WHAT YOU WILL DO: This exercise calls for an exact copy of the listing below.

WORKING DATA:

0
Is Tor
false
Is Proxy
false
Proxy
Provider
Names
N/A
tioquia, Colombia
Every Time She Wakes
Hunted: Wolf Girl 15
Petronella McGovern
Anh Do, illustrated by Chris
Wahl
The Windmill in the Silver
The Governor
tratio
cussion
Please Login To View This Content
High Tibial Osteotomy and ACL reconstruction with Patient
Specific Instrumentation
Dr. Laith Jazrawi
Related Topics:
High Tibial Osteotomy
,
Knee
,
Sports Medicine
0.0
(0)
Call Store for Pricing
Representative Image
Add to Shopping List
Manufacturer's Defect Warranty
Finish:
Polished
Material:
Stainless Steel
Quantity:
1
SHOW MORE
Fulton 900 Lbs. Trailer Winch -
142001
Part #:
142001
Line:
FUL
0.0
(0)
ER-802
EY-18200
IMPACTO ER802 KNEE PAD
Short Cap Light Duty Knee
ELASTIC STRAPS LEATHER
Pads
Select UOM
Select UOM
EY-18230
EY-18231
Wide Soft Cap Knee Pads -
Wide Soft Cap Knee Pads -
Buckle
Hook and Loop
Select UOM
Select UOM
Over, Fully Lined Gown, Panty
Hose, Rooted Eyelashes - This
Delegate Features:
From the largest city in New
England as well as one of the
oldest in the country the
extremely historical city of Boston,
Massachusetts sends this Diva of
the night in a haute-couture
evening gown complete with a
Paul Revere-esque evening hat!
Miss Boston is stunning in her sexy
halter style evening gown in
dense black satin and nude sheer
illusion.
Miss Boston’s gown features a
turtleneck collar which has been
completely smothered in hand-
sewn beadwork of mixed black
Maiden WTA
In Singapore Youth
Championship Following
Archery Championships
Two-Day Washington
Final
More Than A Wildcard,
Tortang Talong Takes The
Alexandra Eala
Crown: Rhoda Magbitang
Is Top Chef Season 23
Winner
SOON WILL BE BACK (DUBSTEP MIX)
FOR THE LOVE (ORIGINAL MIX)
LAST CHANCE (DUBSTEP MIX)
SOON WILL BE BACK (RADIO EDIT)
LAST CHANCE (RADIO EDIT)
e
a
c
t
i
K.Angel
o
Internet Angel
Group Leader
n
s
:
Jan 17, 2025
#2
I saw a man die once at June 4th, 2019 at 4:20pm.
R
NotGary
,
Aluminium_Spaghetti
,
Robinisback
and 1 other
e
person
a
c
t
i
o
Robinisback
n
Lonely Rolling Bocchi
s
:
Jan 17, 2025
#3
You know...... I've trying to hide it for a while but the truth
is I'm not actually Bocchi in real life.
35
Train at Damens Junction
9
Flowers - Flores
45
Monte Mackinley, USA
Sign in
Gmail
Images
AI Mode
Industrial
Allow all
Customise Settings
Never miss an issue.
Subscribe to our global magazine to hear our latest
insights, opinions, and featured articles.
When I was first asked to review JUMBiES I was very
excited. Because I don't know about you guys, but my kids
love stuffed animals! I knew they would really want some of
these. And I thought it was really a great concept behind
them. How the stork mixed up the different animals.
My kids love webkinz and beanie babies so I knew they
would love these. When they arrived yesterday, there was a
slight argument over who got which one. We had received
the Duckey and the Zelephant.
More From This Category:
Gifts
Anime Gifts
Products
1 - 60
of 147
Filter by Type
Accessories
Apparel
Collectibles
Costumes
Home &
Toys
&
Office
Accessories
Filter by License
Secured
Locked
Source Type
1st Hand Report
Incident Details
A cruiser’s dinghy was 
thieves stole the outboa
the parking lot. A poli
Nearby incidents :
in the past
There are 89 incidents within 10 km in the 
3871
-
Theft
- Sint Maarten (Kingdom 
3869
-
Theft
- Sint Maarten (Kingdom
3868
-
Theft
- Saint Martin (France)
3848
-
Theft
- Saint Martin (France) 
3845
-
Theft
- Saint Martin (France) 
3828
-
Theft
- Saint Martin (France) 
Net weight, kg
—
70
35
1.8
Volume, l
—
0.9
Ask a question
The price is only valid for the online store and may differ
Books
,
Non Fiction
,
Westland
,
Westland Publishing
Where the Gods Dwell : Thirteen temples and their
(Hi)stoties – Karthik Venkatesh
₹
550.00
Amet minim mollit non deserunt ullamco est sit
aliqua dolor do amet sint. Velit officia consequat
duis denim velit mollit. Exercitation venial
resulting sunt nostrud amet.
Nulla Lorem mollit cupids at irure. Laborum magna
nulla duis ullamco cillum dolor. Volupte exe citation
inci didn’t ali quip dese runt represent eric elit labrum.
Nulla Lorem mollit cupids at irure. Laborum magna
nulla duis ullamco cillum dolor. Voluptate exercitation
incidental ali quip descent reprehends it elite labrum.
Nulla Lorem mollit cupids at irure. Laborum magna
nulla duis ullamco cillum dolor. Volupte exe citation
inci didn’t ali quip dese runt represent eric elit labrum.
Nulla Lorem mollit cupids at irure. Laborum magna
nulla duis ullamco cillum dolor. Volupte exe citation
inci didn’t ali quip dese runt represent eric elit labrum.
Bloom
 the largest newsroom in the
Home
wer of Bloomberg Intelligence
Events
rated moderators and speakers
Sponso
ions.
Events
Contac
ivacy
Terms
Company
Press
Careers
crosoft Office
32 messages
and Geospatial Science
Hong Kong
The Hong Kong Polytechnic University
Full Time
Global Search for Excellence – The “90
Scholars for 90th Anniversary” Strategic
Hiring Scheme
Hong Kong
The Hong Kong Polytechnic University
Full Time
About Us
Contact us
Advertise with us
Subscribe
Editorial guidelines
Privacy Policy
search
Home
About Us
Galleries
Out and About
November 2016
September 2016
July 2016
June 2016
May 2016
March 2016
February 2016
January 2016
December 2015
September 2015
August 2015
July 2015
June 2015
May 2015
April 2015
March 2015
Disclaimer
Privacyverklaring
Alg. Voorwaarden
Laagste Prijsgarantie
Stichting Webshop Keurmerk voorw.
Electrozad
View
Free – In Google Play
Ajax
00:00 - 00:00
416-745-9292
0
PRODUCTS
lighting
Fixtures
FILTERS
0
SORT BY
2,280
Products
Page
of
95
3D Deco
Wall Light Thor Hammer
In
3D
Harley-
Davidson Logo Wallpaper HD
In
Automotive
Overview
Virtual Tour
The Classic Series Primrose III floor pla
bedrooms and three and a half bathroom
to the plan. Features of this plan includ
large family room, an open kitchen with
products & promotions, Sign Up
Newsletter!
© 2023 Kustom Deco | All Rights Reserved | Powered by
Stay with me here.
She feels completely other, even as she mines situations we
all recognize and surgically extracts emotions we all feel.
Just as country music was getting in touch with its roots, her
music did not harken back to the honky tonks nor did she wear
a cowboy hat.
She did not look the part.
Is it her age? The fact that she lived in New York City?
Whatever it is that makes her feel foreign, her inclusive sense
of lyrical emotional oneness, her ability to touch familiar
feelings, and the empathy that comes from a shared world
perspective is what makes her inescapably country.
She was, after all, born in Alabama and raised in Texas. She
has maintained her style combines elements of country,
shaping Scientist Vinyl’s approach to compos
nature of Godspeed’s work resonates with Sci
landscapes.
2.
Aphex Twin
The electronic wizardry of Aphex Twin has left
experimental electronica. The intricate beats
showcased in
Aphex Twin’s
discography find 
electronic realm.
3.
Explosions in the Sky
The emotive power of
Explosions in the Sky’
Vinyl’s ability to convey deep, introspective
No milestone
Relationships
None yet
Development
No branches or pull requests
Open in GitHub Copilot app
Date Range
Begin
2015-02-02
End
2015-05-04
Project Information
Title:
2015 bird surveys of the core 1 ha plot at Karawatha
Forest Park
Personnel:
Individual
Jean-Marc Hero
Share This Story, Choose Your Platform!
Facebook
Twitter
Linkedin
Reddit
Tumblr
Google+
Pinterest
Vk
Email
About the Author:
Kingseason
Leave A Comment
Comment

SOLUTION:
0
Is Tor
false
Is Proxy
false
Proxy
Provider
Names
N/A
tioquia, Colombia
Every Time She Wakes
Hunted: Wolf Girl 15
Petronella McGovern
Anh Do, illustrated by Chris
Wahl
The Windmill in the Silver
The Governor
tratio
cussion
Please Login To View This Content
High Tibial Osteotomy and ACL reconstruction with Patient
Specific Instrumentation
Dr. Laith Jazrawi
Related Topics:
High Tibial Osteotomy
,
Knee
,
Sports Medicine
0.0
(0)
Call Store for Pricing
Representative Image
Add to Shopping List
Manufacturer's Defect Warranty
Finish:
Polished
Material:
Stainless Steel
Quantity:
1
SHOW MORE
Fulton 900 Lbs. Trailer Winch -
142001
Part #:
142001
Line:
FUL
0.0
(0)
ER-802
EY-18200
IMPACTO ER802 KNEE PAD
Short Cap Light Duty Knee
ELASTIC STRAPS LEATHER
Pads
Select UOM
Select UOM
EY-18230
EY-18231
Wide Soft Cap Knee Pads -
Wide Soft Cap Knee Pads -
Buckle
Hook and Loop
Select UOM
Select UOM
Over, Fully Lined Gown, Panty
Hose, Rooted Eyelashes - This
Delegate Features:
From the largest city in New
England as well as one of the
oldest in the country the
extremely historical city of Boston,
Massachusetts sends this Diva of
the night in a haute-couture
evening gown complete with a
Paul Revere-esque evening hat!
Miss Boston is stunning in her sexy
halter style evening gown in
dense black satin and nude sheer
illusion.
Miss Boston’s gown features a
turtleneck collar which has been
completely smothered in hand-
sewn beadwork of mixed black
Maiden WTA
In Singapore Youth
Championship Following
Archery Championships
Two-Day Washington
Final
More Than A Wildcard,
Tortang Talong Takes The
Alexandra Eala
Crown: Rhoda Magbitang
Is Top Chef Season 23
Winner
SOON WILL BE BACK (DUBSTEP MIX)
FOR THE LOVE (ORIGINAL MIX)
LAST CHANCE (DUBSTEP MIX)
SOON WILL BE BACK (RADIO EDIT)
LAST CHANCE (RADIO EDIT)
e
a
c
t
i
K.Angel
o
Internet Angel
Group Leader
n
s
:
Jan 17, 2025
#2
I saw a man die once at June 4th, 2019 at 4:20pm.
R
NotGary
,
Aluminium_Spaghetti
,
Robinisback
and 1 other
e
person
a
c
t
i
o
Robinisback
n
Lonely Rolling Bocchi
s
:
Jan 17, 2025
#3
You know...... I've trying to hide it for a while but the truth
is I'm not actually Bocchi in real life.
35
Train at Damens Junction
9
Flowers - Flores
45
Monte Mackinley, USA
Sign in
Gmail
Images
AI Mode
Industrial
Allow all
Customise Settings
Never miss an issue.
Subscribe to our global magazine to hear our latest
insights, opinions, and featured articles.
When I was first asked to review JUMBiES I was very
excited. Because I don't know about you guys, but my kids
love stuffed animals! I knew they would really want some of
these. And I thought it was really a great concept behind
them. How the stork mixed up the different animals.
My kids love webkinz and beanie babies so I knew they
would love these. When they arrived yesterday, there was a
slight argument over who got which one. We had received
the Duckey and the Zelephant.
More From This Category:
Gifts
Anime Gifts
Products
1 - 60
of 147
Filter by Type
Accessories
Apparel
Collectibles
Costumes
Home &
Toys
&
Office
Accessories
Filter by License
Secured
Locked
Source Type
1st Hand Report
Incident Details
A cruiser’s dinghy was 
thieves stole the outboa
the parking lot. A poli
Nearby incidents :
in the past
There are 89 incidents within 10 km in the 
3871
-
Theft
- Sint Maarten (Kingdom 
3869
-
Theft
- Sint Maarten (Kingdom
3868
-
Theft
- Saint Martin (France)
3848
-
Theft
- Saint Martin (France) 
3845
-
Theft
- Saint Martin (France) 
3828
-
Theft
- Saint Martin (France) 
Net weight, kg
—
70
35
1.8
Volume, l
—
0.9
Ask a question
The price is only valid for the online store and may differ
Books
,
Non Fiction
,
Westland
,
Westland Publishing
Where the Gods Dwell : Thirteen temples and their
(Hi)stoties – Karthik Venkatesh
₹
550.00
Amet minim mollit non deserunt ullamco est sit
aliqua dolor do amet sint. Velit officia consequat
duis denim velit mollit. Exercitation venial
resulting sunt nostrud amet.
Nulla Lorem mollit cupids at irure. Laborum magna
nulla duis ullamco cillum dolor. Volupte exe citation
inci didn’t ali quip dese runt represent eric elit labrum.
Nulla Lorem mollit cupids at irure. Laborum magna
nulla duis ullamco cillum dolor. Voluptate exercitation
incidental ali quip descent reprehends it elite labrum.
Nulla Lorem mollit cupids at irure. Laborum magna
nulla duis ullamco cillum dolor. Volupte exe citation
inci didn’t ali quip dese runt represent eric elit labrum.
Nulla Lorem mollit cupids at irure. Laborum magna
nulla duis ullamco cillum dolor. Volupte exe citation
inci didn’t ali quip dese runt represent eric elit labrum.
Bloom
 the largest newsroom in the
Home
wer of Bloomberg Intelligence
Events
rated moderators and speakers
Sponso
ions.
Events
Contac
ivacy
Terms
Company
Press
Careers
crosoft Office
32 messages
and Geospatial Science
Hong Kong
The Hong Kong Polytechnic University
Full Time
Global Search for Excellence – The “90
Scholars for 90th Anniversary” Strategic
Hiring Scheme
Hong Kong
The Hong Kong Polytechnic University
Full Time
About Us
Contact us
Advertise with us
Subscribe
Editorial guidelines
Privacy Policy
search
Home
About Us
Galleries
Out and About
November 2016
September 2016
July 2016
June 2016
May 2016
March 2016
February 2016
January 2016
December 2015
September 2015
August 2015
July 2015
June 2015
May 2015
April 2015
March 2015
Disclaimer
Privacyverklaring
Alg. Voorwaarden
Laagste Prijsgarantie
Stichting Webshop Keurmerk voorw.
Electrozad
View
Free – In Google Play
Ajax
00:00 - 00:00
416-745-9292
0
PRODUCTS
lighting
Fixtures
FILTERS
0
SORT BY
2,280
Products
Page
of
95
3D Deco
Wall Light Thor Hammer
In
3D
Harley-
Davidson Logo Wallpaper HD
In
Automotive
Overview
Virtual Tour
The Classic Series Primrose III floor pla
bedrooms and three and a half bathroom
to the plan. Features of this plan includ
large family room, an open kitchen with
products & promotions, Sign Up
Newsletter!
© 2023 Kustom Deco | All Rights Reserved | Powered by
Stay with me here.
She feels completely other, even as she mines situations we
all recognize and surgically extracts emotions we all feel.
Just as country music was getting in touch with its roots, her
music did not harken back to the honky tonks nor did she wear
a cowboy hat.
She did not look the part.
Is it her age? The fact that she lived in New York City?
Whatever it is that makes her feel foreign, her inclusive sense
of lyrical emotional oneness, her ability to touch familiar
feelings, and the empathy that comes from a shared world
perspective is what makes her inescapably country.
She was, after all, born in Alabama and raised in Texas. She
has maintained her style combines elements of country,
shaping Scientist Vinyl’s approach to compos
nature of Godspeed’s work resonates with Sci
landscapes.
2.
Aphex Twin
The electronic wizardry of Aphex Twin has left
experimental electronica. The intricate beats
showcased in
Aphex Twin’s
discography find 
electronic realm.
3.
Explosions in the Sky
The emotive power of
Explosions in the Sky’
Vinyl’s ability to convey deep, introspective
No milestone
Relationships
None yet
Development
No branches or pull requests
Open in GitHub Copilot app
Date Range
Begin
2015-02-02
End
2015-05-04
Project Information
Title:
2015 bird surveys of the core 1 ha plot at Karawatha
Forest Park
Personnel:
Individual
Jean-Marc Hero
Share This Story, Choose Your Platform!
Facebook
Twitter
Linkedin
Reddit
Tumblr
Google+
Pinterest
Vk
Email
About the Author:
Kingseason
Leave A Comment
Comment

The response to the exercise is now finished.